RetinaNet for Sorghum head detection

Hi,
I m using Pascal notebook for detecting Sorghum head.

So far, I m able to run the notebook.

I m facing few challenges,

  1. Too many bbox detected. I was able to reduce the no of bbox by playing with the detection threshold. I increased the detection threshold to 0.7
  2. bbox size is very big. Small head is detected with large bbox.
  3. Input image is of diff size. width varies between 250 to 400 px and height varies between 1000 to 1500 px. My current implementation just crops the images randomly and does training over it. I m thinking to resize all images to 128, 256, 512 and train accordingly.

See original vs validation with a detection threshold of 0.7

Any ideas/help on all three pts is appreciated.

if anyone is willing to join the competition, ping me.

Hey there, I’ve actually just been started on this competition as well and I’m using the same notebook as a starting point.
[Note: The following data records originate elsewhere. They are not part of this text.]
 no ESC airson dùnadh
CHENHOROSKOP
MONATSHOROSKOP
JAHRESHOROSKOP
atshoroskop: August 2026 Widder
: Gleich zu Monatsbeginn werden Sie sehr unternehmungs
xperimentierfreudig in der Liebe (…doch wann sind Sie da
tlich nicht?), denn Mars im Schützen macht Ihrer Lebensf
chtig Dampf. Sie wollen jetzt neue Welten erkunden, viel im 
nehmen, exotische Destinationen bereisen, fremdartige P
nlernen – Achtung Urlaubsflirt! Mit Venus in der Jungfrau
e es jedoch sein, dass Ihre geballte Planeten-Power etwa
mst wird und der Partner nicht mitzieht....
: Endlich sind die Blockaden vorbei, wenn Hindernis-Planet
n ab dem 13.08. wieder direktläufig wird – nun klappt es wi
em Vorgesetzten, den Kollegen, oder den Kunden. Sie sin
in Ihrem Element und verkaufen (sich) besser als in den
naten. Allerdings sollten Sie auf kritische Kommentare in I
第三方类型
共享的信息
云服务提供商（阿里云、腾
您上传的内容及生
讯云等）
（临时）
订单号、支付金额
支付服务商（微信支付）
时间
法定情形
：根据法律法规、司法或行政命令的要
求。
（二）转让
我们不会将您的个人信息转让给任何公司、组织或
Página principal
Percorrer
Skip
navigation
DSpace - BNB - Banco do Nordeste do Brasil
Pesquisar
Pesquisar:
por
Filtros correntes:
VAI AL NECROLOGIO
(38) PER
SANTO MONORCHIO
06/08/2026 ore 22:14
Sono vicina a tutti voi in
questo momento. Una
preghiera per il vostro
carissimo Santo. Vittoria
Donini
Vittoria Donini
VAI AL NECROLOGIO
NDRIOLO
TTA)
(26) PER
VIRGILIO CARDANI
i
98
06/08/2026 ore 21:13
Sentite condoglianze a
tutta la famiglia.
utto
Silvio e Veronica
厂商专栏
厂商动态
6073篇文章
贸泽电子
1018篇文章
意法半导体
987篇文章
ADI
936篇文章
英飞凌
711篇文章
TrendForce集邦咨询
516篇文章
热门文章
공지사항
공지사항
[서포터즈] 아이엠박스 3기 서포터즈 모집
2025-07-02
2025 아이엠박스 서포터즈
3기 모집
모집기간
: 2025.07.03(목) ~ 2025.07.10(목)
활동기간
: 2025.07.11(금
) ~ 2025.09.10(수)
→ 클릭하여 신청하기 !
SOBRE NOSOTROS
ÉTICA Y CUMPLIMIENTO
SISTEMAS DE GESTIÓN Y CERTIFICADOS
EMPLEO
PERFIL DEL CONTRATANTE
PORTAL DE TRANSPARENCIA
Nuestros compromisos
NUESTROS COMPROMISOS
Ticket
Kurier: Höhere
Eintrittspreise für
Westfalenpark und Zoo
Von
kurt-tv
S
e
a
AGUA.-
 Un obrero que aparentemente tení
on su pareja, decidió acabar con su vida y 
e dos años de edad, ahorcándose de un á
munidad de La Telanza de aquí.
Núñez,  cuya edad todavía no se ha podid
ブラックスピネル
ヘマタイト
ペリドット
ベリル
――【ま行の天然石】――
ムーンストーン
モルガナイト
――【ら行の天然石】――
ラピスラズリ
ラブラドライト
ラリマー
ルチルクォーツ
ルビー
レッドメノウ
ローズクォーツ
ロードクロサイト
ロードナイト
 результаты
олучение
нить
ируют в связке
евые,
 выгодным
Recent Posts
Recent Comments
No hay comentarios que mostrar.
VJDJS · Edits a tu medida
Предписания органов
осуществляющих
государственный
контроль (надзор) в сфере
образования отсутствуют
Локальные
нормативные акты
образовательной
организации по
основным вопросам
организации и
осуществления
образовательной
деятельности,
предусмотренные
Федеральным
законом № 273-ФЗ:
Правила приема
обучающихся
I have a small exploratory data analysis up at: https://github.com/JoshVarty/SorghumHeadDetection/blob/master/00_EDA.ipynb

Some things I think will help:

  1. Smaller anchor sizes. (Avg height and width is 28x28)
  2. Test time augmentation. Scan each image from top to bottom instead of randomly
  3. Maybe creative data augmentation. CutMix might work for object detection if you keep track of the bounding boxes.
  4. Ensembling
  5. There is also an additional unlabelled dataset that might be useful to incorporate somehow, though I’m not familiar with many unsupervised techniques.
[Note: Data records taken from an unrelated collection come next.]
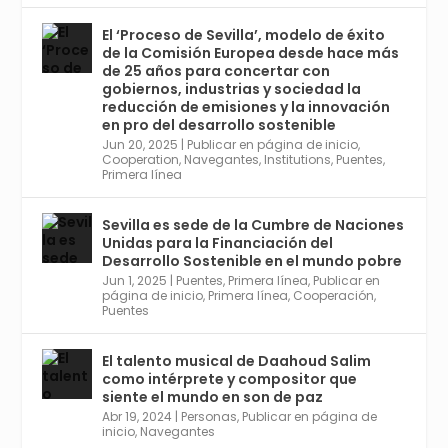
El ‘Proceso de Sevilla’, modelo de éxito
de la Comisión Europea desde hace más
Avata
Sevilla World
@worldsevilla
·
de 25 años para concertar con
r
21 May 2024
gobiernos, industrias y sociedad la
Conoce a @mvbim, la empresa sevillana
reducción de emisiones y la innovación
que ha sido pionera en España en el uso de
en pro del desarrollo sostenible
la tecnología BIM para digitalizar e
Jun 20, 2025
|
Publicar en página de inicio
,
Cooperation
,
Navegantes
,
Institutions
,
Puentes
,
industrializar la arquitectura y la
Primera línea
construcción. Ver su dimensión
internacional en el reportaje de
@juanluispavon1 en @elCorreoWeb :
Sevilla es sede de la Cumbre de Naciones
https://tinyurl.com/yfa2h55p
Unidas para la Financiación del
Desarrollo Sostenible en el mundo pobre
Jun 1, 2025
|
Puentes
,
Primera línea
,
Publicar en
Twitter
2
6
página de inicio
,
Primera línea
,
Cooperación
,
Puentes
El talento musical de Daahoud Salim
Avata
Sevilla World
@worldsevilla
·
como intérprete y compositor que
r
30 Abr 2024
siente el mundo en son de paz
Aprovéchalo si vives en Sevilla capital o
Abr 19, 2024
|
Personas
,
Publicar en página de
provincia. Curso gratuito en Internet de las
inicio
,
Navegantes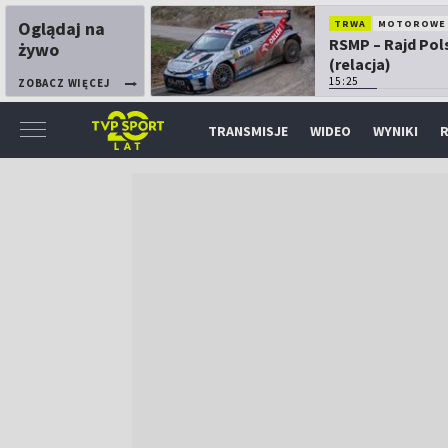
Oglądaj na
TRWA
MOTOROWE
RSMP – Rajd Pol
żywo
(relacja)
15:25
ZOBACZ WIĘCEJ
TRANSMISJE
WIDEO
WYNIKI
R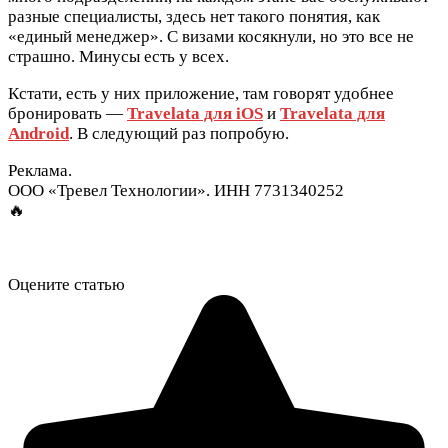
разные специалисты, здесь нет такого понятия, как
«единый менеджер». С визами косякнули, но это все не
страшно. Минусы есть у всех.
Кстати, есть у них приложение, там говорят удобнее
бронировать —
Travelata для iOS
и
Travelata для
Android
. В следующий раз попробую.
Реклама.
ООО «Тревел Технологии». ИНН 7731340252
🔥
Оцените статью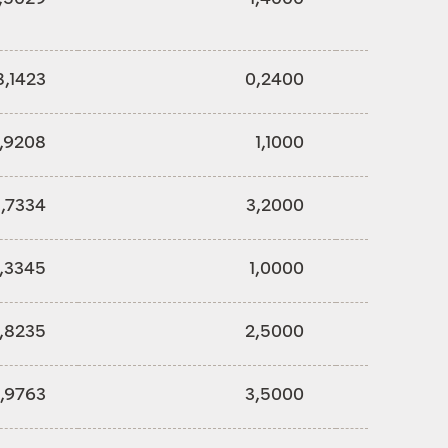
8,1423
0,2400
3,9208
1,1000
1,7334
3,2000
,3345
1,0000
,8235
2,5000
,9763
3,5000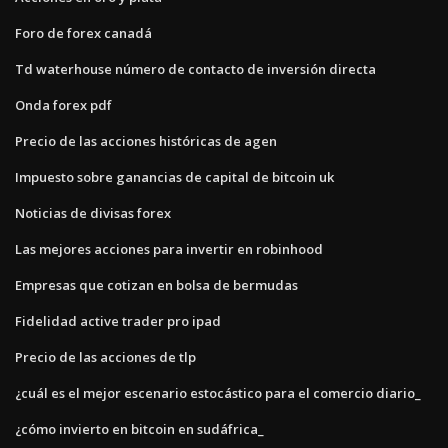
Foro de forex canadá
Td waterhouse número de contacto de inversión directa
Onda forex pdf
Precio de las acciones históricas de agen
Impuesto sobre ganancias de capital de bitcoin uk
Noticias de divisas forex
Las mejores acciones para invertir en robinhood
Empresas que cotizan en bolsa de bermudas
Fidelidad active trader pro ipad
Precio de las acciones de tlp
¿cuál es el mejor escenario estocástico para el comercio diario_
¿cómo invierto en bitcoin en sudáfrica_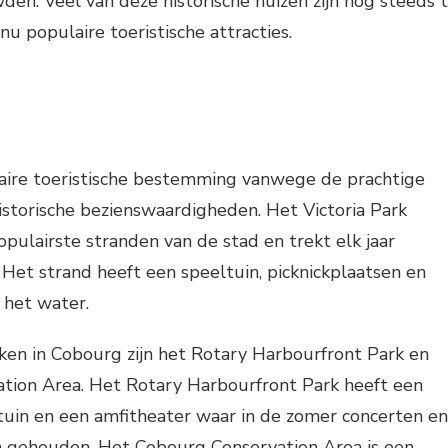
en. Veel van deze historische huizen zijn nog steeds 
 nu populaire toeristische attracties.
aire toeristische bestemming vanwege de prachtige
istorische bezienswaardigheden. Het Victoria Park
opulairste stranden van de stad en trekt elk jaar
Het strand heeft een speeltuin, picknickplaatsen en
het water.
ken in Cobourg zijn het Rotary Harbourfront Park en
tion Area. Het Rotary Harbourfront Park heeft een
tuin en een amfitheater waar in de zomer concerten en
gehouden. Het Cobourg Conservation Area is een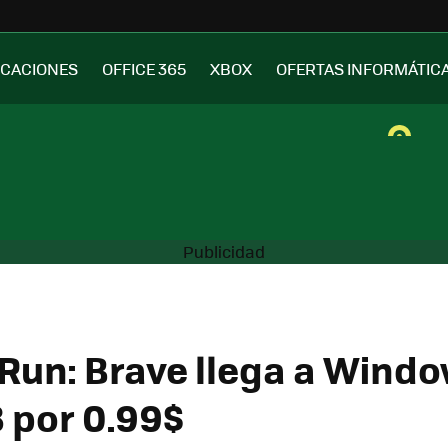
ICACIONES
OFFICE 365
XBOX
OFERTAS INFORMÁTIC
Run: Brave llega a Wind
 por 0.99$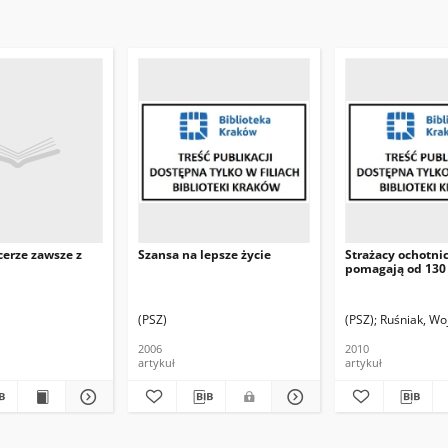
cerze zawsze z
Szansa na lepsze życie
Strażacy ochotni
pomagają od 130 
(PSZ)
(PSZ)
Ruśniak, Wo
2006
2010
artykuł
artykuł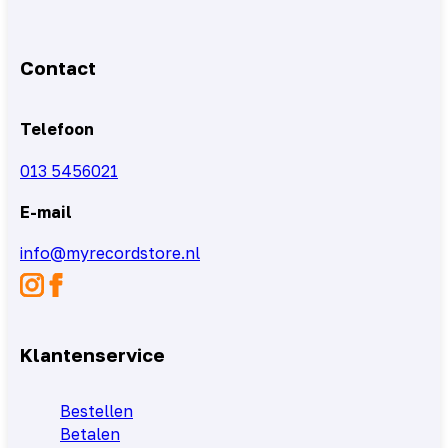
Contact
Telefoon
013 5456021
E-mail
info@myrecordstore.nl
Klantenservice
Bestellen
Betalen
I’m interested on working on this competition with you if you’re still looking for a partner.

Hi @JoshVarty, great. We will collaborate.
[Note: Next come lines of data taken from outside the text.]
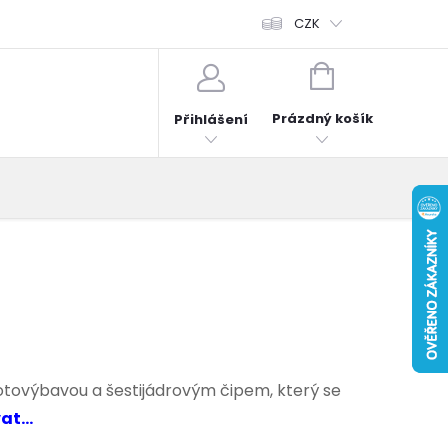
fonů
Obchodní podmínky
Hodnocení obchodu
CZK
Reklama
NÁKUPNÍ
KOŠÍK
Prázdný košík
Přihlášení
fotovýbavou a šestijádrovým čipem, který se
t...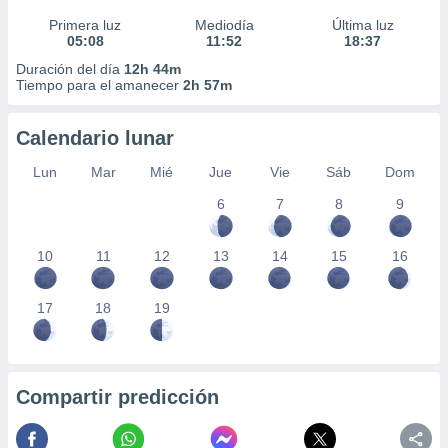
Primera luz
Mediodía
Última luz
05:08
11:52
18:37
Duración del día
12h 44m
Tiempo para el amanecer
2h 57m
Calendario lunar
Lun
Mar
Mié
Jue
Vie
Sáb
Dom
6
7
8
9
10
11
12
13
14
15
16
17
18
19
Compartir predicción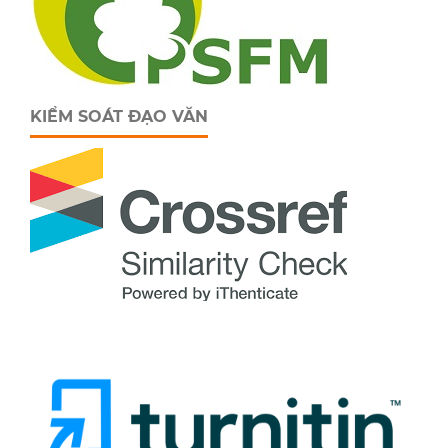
KIỂM SOÁT ĐẠO VĂN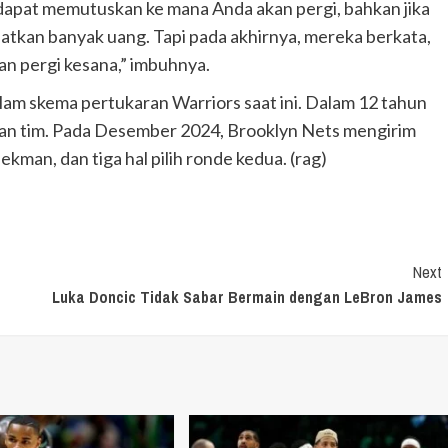
 dapat memutuskan ke mana Anda akan pergi, bahkan jika
atkan banyak uang. Tapi pada akhirnya, mereka berkata,
an pergi kesana,” imbuhnya.
alam skema pertukaran Warriors saat ini. Dalam 12 tahun
pan tim. Pada Desember 2024, Brooklyn Nets mengirim
an, dan tiga hal pilih ronde kedua. (rag)
Next
Luka Doncic Tidak Sabar Bermain dengan LeBron James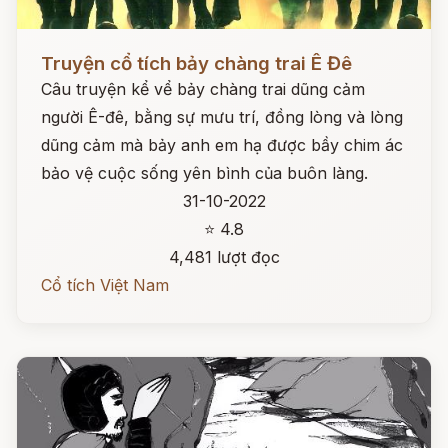
Đọc ngay
Truyện cổ tích bảy chàng trai Ê Đê
Câu truyện kể vể bảy chàng trai dũng cảm
người Ê-đê, bằng sự mưu trí, đồng lòng và lòng
dũng cảm mà bảy anh em hạ được bầy chim ác
bảo vệ cuộc sống yên bình của buôn làng.
31-10-2022
⭐ 4.8
4,481 lượt đọc
Cổ tích Việt Nam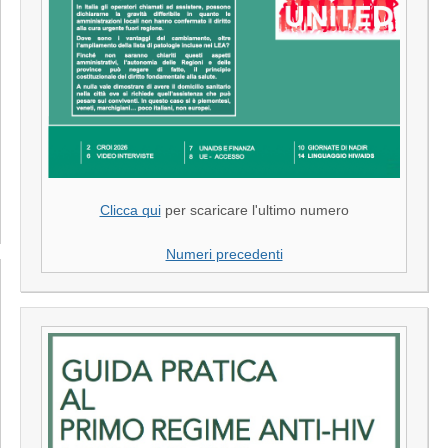
Clicca qui
per scaricare l'ultimo numero
Numeri precedenti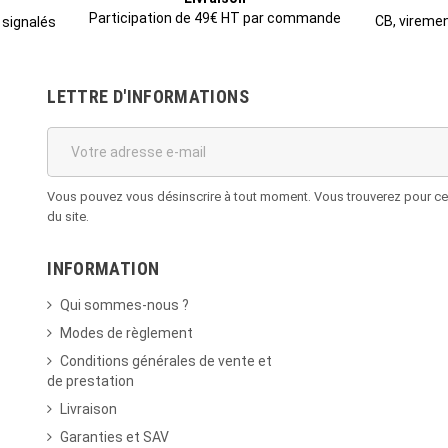
Participation de 49€ HT par commande
CB, viremen
 signalés
LETTRE D'INFORMATIONS
Vous pouvez vous désinscrire à tout moment. Vous trouverez pour cela
du site.
INFORMATION
Qui sommes-nous ?
Modes de règlement
Conditions générales de vente et
de prestation
Livraison
Garanties et SAV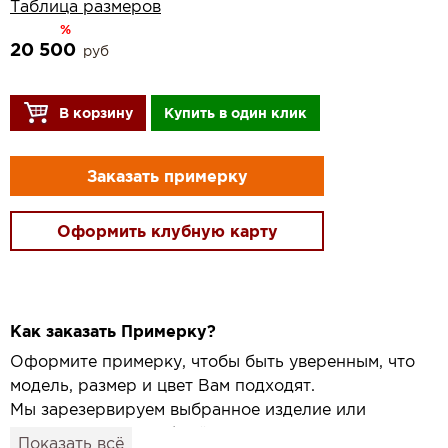
Таблица размеров
%
20 500
руб
В корзину
Купить в один клик
Заказать примерку
Оформить клубную карту
Как заказать Примерку?
Оформите примерку, чтобы быть уверенным, что
модель, размер и цвет Вам подходят.
Мы зарезервируем выбранное изделие или
привезём его в удобный для вас салон и
Показать всё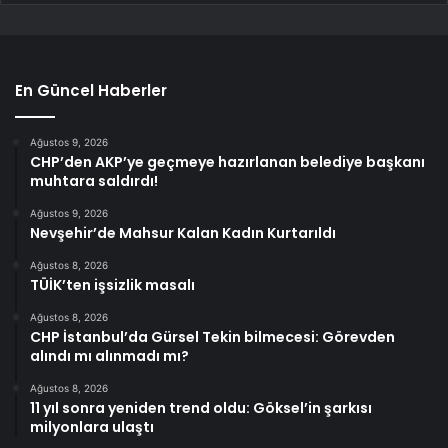
En Güncel Haberler
Ağustos 9, 2026
CHP’den AKP’ye geçmeye hazırlanan belediye başkanı
muhtara saldırdı!
Ağustos 9, 2026
Nevşehir’de Mahsur Kalan Kadın Kurtarıldı
Ağustos 8, 2026
TÜİK’ten işsizlik masalı
Ağustos 8, 2026
CHP İstanbul’da Gürsel Tekin bilmecesi: Görevden
alındı mı alınmadı mı?
Ağustos 8, 2026
11 yıl sonra yeniden trend oldu: Göksel’in şarkısı
milyonlara ulaştı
  1. Smaller anchor sizes. (Avg height and width is 28x28) =>> Not sure how to get exact 28 x 28 images. I m playing scale & ratio to figure out right bbox.
  2. There is also an additional unlabelled dataset that might be useful to incorporate somehow, though I’m not familiar with many unsupervised techniques. ==> I think it is one of the cases where we predict the boxes on unlabelled data set and then use it again for training.

With default notebook values I’m getting mAP ~= 0.02. which is not good. I see that predicted bbox is larger. Maybe using working with bbox will improve it.